The intellectual fatigue of writing about Museveni’s misrule

Saturday May 08 2021

Author, Moses Khisa. PHOTO/FILE

By Moses Khisa

If my editor maintains the above title, it will likely be the longest I have had for this column. Dear reader, intellectual fatigue has taken a toll. Out of the window goes brevity and finesse.
Writing can be a lonely and dispiriting affair, worse so on matters that are depressing and disheartening. I have been at this for a good eight years, nonstop, every week. 

Writing about the ills and evils of the current regime of rule in Uganda is emotionally exhausting and intellectually draining.  For those writing from a distance and disinterested, like the gazing Western journalist and academic whose primary goal is professional advancement and career progress, it may be fun analysing and commenting on the state of politics in Uganda.
For a citizen, however, it is impossible to avoid the feeling of loss and anguish every time you have to inevitably cast the spotlight on the rot, the dysfunction and the decay that characterises the government of the day. And when that government has been ruling you for three and a half decades, it is painful to stomach. Yes, Museveni and his coterie have been misruling Uganda for 35 long years. 
On Wednesday, he will go through the meaningless ritual of swearing in for another term to take him to the 40-year milestone by which time some Ugandans, not born when he captured power by the barrel of the gun, will have grand children!

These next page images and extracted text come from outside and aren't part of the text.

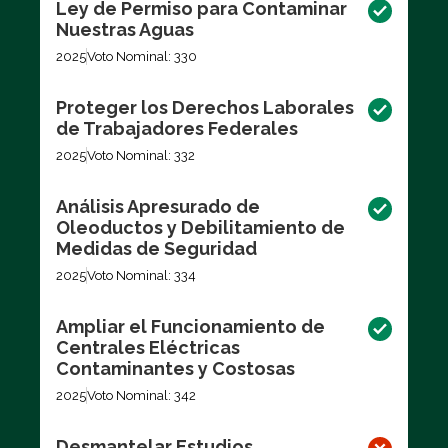
Ley de Permiso para Contaminar
Nuestras Aguas
2025
Voto Nominal: 330
Proteger los Derechos Laborales
de Trabajadores Federales
2025
Voto Nominal: 332
Análisis Apresurado de
Oleoductos y Debilitamiento de
Medidas de Seguridad
2025
Voto Nominal: 334
Ampliar el Funcionamiento de
Centrales Eléctricas
Contaminantes y Costosas
2025
Voto Nominal: 342
Desmantelar Estudios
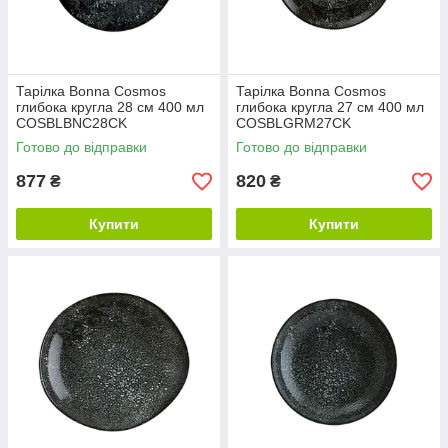
Тарілка Bonna Cosmos
Тарілка Bonna Cosmos
глибока кругла 28 см 400 мл
глибока кругла 27 см 400 мл
COSBLBNC28CK
COSBLGRM27CK
Готово до відправки
Готово до відправки
877
820
₴
₴
Купити
Купити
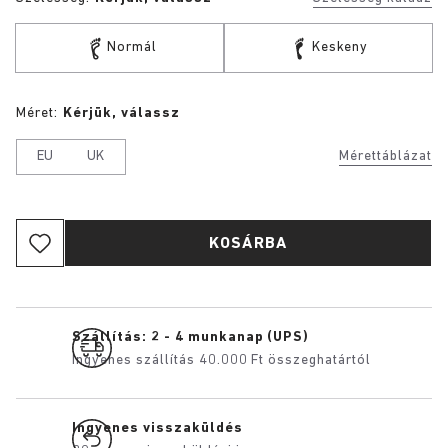
Normál
Keskeny
Méret:
Kérjük, válassz
EU
UK
Mérettáblázat
KOSÁRBA
Szállítás: 2 - 4 munkanap (UPS)
Ingyenes szállítás 40.000 Ft összeghatártól
Ingyenes visszaküldés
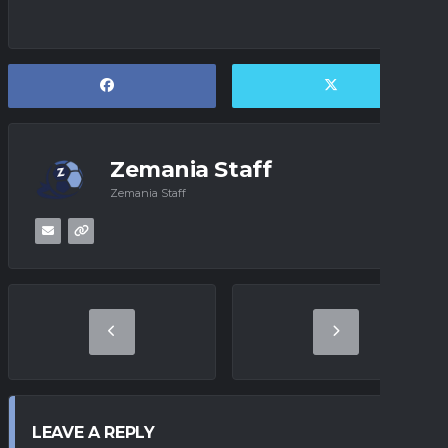
Zemania Staff
Zemania Staff
LEAVE A REPLY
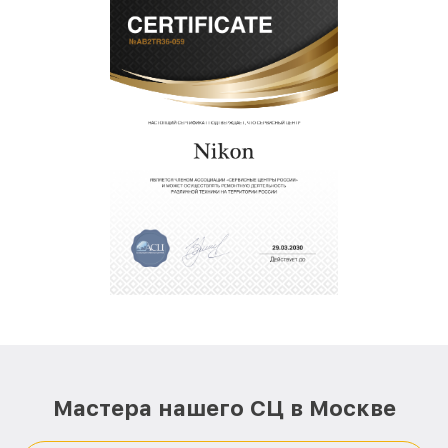
Мастера нашего СЦ в Москве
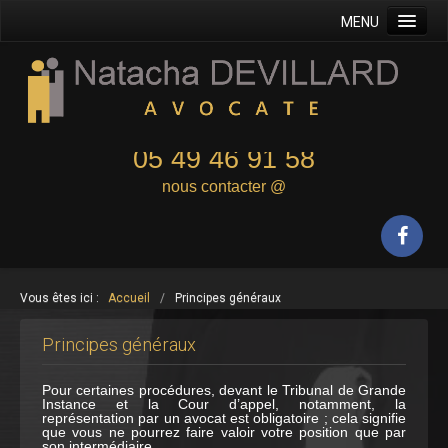
MENU
Accueil
Maître Devillard
Domaine d'intervention
05 49 46 91 58
Principes généraux
nous contacter @
Honoraires
Contacts
Formulaire de contact
Vous êtes ici :
Accueil
/
Principes généraux
Plan
Mentions légales
Principes généraux
Plan du site
Pour certaines procédures, devant le Tribunal de Grande
Instance et la Cour d’appel, notamment, la
représentation par un avocat est obligatoire ; cela signifie
que vous ne pourrez faire valoir votre position que par
son intermédiaire.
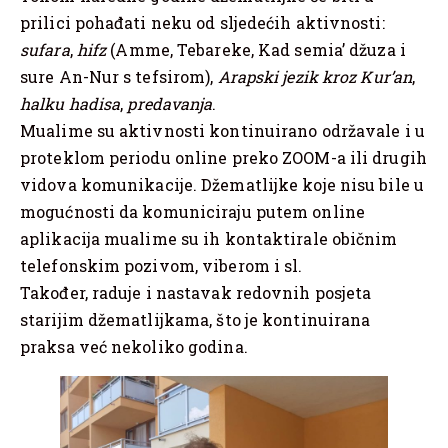
prilici pohađati neku od sljedećih aktivnosti:
sufara
,
hifz
(Amme, Tebareke, Kad semia’ džuza i
sure An-Nur s tefsirom),
Arapski jezik kroz Kur’an
,
halku hadisa
,
predavanja
.
Mualime su aktivnosti kontinuirano održavale i u
proteklom periodu online preko ZOOM-a ili drugih
vidova komunikacije. Džematlijke koje nisu bile u
mogućnosti da komuniciraju putem online
aplikacija mualime su ih kontaktirale običnim
telefonskim pozivom, viberom i sl.
Također, raduje i nastavak redovnih posjeta
starijim džematlijkama, što je kontinuirana
praksa već nekoliko godina.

Assuming after 35 years ruling a country, and not misruling it as I insist, in which one has done great things and achieved significant strides, what is he or she looking for? What can one do in five years that they have not done in 35? In the case of Museveni, on the balance of many things, his rule has grown rusted and corrosive. 

Even the symbolic ritual of swearing in a president is shrouded in allegations of graft and the usual scrambling for the spoils. The fallout at the national carrier, Uganda Airlines, which from the outset many predicted would fall prey to the preying instincts of the politically connected. The reported malfeasance around the pandemic activities, yes, even the pandemic, a national and international emergency provides avenues for both petty pilfering and grand thieving never mind the healthcare system is a shambles, which in itself would be bad enough. 
There was a clip doing the rounds on social media of Museveni seemingly if disingenuously complaining bitterly how he was duped by the entry of electricity company Umeme into managing Uganda’s power distribution. 

That a head of state can openly confess to not have known what Umeme, a South African company, came to do in Uganda’s electricity sector suggests that he is either insincere or incompetent or both. It is most likely the latter. Worse, Kampala city is a national embarrassment, not worth the name city. There is crass nepotism and cronyism all over the place. 
This is the Uganda of Mr Museveni, where he is the president and presides over all that goes wrong and whatever that is good, micro-manages yet is increasingly out of step and unable to keep up with all myriad happenings in a fast-paced social environment. 

There is no way a 76 year-old (officially) who has ruled a country for 35 years and belongs to a totally different generation, worldview and work habits can effectively lead a country of 40 plus million mostly young people, a country with so much complexity, complications and contestations.  If Uganda had well-established and robust institutions, functioning systems and more prosperity for the majority of citizens, then anyone however less dynamic could well manage the pressing task of leading the nation. As matters stand now, there is a lot of heavy-lifting needed and decisive if radical departure from the existing modus operandi if we are to get out of the current malaise and tragic set of circumstances.


This Uganda of Mr Museveni that columnists like me comment on every week is one where the country seems to just sink deeper. It’s depressing and the weekly writing gets to a point of sounding repetitive, unable to say anything novel.
Yet this, at once, is also the Uganda where we cannot gainsay the many out there intrepidly struggling and succeeding, doing extraordinary things in spite of the system of broken national politics.  There are incredible stories and admirable developments by ordinary Ugandans, which unfortunately do not get their due space in a column like this, otherwise aptly named ‘Majority Report,’ when the country is in the throes of misrule.